You haven't proven anything other than a zealous opposition to anything "Oriental" and anything that runs counter to your dim view on "The West", and you accuse me of being motivated by feelings.
There's abundance of evidence, examples, and just general academic consensus that Byzantium and the cultures it influenced are as European as it's geographically western counterparts. Your schema on the other hand is literally out of the Middle Ages.
No, Byzantine cultural influence was always limited in the Western Christian World. That's why renaissance arts were not really influenced by Byzantine Empire. The Western Roman architecture influenced it, which was very different from the Asian influenced post-classical era Byzantine arts.
I don't disagree, but that same elementary knowledge comes with the caveat that much of the knowledge that propelled the Renaissance came from Byzantium in one capacity or another, because Western Europe already had a demand for Byzantine fashions for centuries. Aachen Palace was designed by Byzantines. Carolingian court attire and functions modeled those of Constantinople. Byzantine nobles and even imperial members of the family like Anne Komnene regularly intermarried in with western dynasties and brought their education and custom with them, such as using utensils at the dinner table, or regularly bathing.
Wrong. Byzantine material culture (production tools, buildings and housing of the population , the clothes foods, artistic taste) remained closer to near-eastern and North African countries than to Western Christian Western European countries. Even the average Byzantine households of common people were resembled to Near Eastern and North African cities. Even their cloting was very similar to Near Eastern and North African clothing, the only difference was the lack or Turban in Byzantine Empire.
Reality is that "East and West" aren't as opposed or as defined as you think they are. Aside from religion the line between them wasn't that sharp and that one division often evaporated in the face of actual threats like the Saracens, Huns, and Mongols.
The differences were sharp in development of institutions and politics, in societal development, artistic development (architecture, sculpture painting visual arts) clothes and fashion, in science and technology, in economic development. Orthodox world was a different civilization.
Saying that Slavs share a common history and that they're part of the European family isn't a pan-Nationalist agenda. That's just fact. Slavs are close relatives to Germans, Baltics, and Nordics, and they have more history with other European powers than Asian ones.
Just try to say for Czech or Pole, that they are have similar culture as Russians or Ukrainians, they will interpret it as a brutal provocation (And they have right in this case)
"Slavs are close relatives to Germans, Baltics, and Nordics"

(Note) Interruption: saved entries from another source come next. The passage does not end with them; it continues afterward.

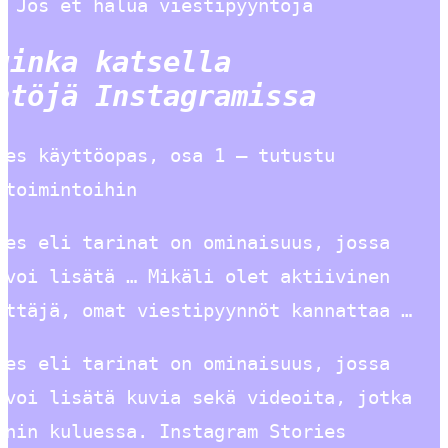
. Jos et halua viestipyyntöjä
uinka katsella
ntöjä Instagramissa
ies käyttöopas, osa 1 – tutustu
stoimintoihin
ies eli tarinat on ominaisuus, jossa
 voi lisätä … Mikäli olet aktiivinen
yttäjä, omat viestipyynnöt kannattaa …
ies eli tarinat on ominaisuus, jossa
 voi lisätä kuvia sekä videoita, jotka
nnin kuluessa. Instagram Stories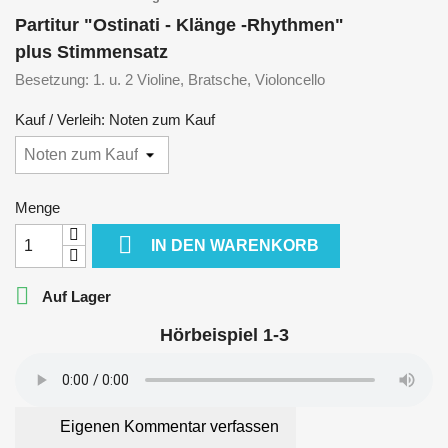
Partitur "Ostinati - Klänge -Rhythmen"
plus Stimmensatz
Besetzung: 1. u. 2 Violine, Bratsche, Violoncello
Kauf / Verleih: Noten zum Kauf
Menge

IN DEN WARENKORB

Auf Lager
Hörbeispiel 1-3
Eigenen Kommentar verfassen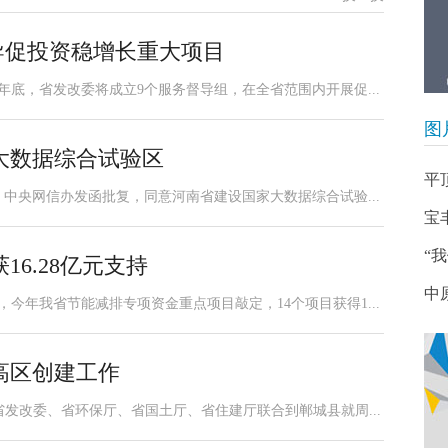
导促投资稳增长重大项目
年底，省发改委将成立9个服务督导组，在全省范围内开展促...
图
大数据综合试验区
平
部、中央网信办发函批复，同意河南省建设国家大数据综合试验...
宝
“
16.28亿元支持
中
，今年我省节能减排专项资金重点项目敲定，14个项目获得1...
高区创建工作
、省发改委、省环保厅、省国土厅、省住建厅联合到郸城县就周...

Again you lumped together all slavic speaking countries. Czech Poles had close cultural relationship with Germans, but ukrainians and Russian people hadn't. Some commercial relationship did not bring automatically distincts culture closer. Otherwise if we follow your false logic, the the big colonial Empires Like France UK and smaller countries like benelux states would have been African or Asian culture.
I too am an atheist with a Protestant background, but I know enough about Orthodoxy that it's not somehow "Eastern".
No, I don't believe it. You are some Russian descendent Orthodox beliver who was born in the USA. Otherwise , why would you propagate the history fantasy of an average Russian skinhead?
Culturally, theologically, and historically it's more in common with Catholicism than most Protestant sects, especially since there's been a gradual warming reconciliatory relationship between the Vatican and the Ecumenical Patriarchy since near the end of the Cold War. The division between the two churches have been almost always politcally motivated.
Protestantism is closer to Catholicism (even in theological aspects) than Orthodoxy. No wonder, since Protestantism developed from Catholicism. Read this article:
Western Christianity - Wikipedia
Again, saying that Slavs have a common heritage isn't nationalist tripe but a statement of fact. Slavs share certain linguistic and cultural elements that predate the religious and nationalistic differences. That make them Slavs; same for any other European ethnolinguistic population.
This similarity exist only in your mind. There is paractically close to zero relationship of pre-christian era culture in Slavic and Germanic speaking countries. Slavic remained nothing more than a linguistic group. The weakened chunks of pre-christian era "common Slavic" culture remained in some degree only until the high middle-ages.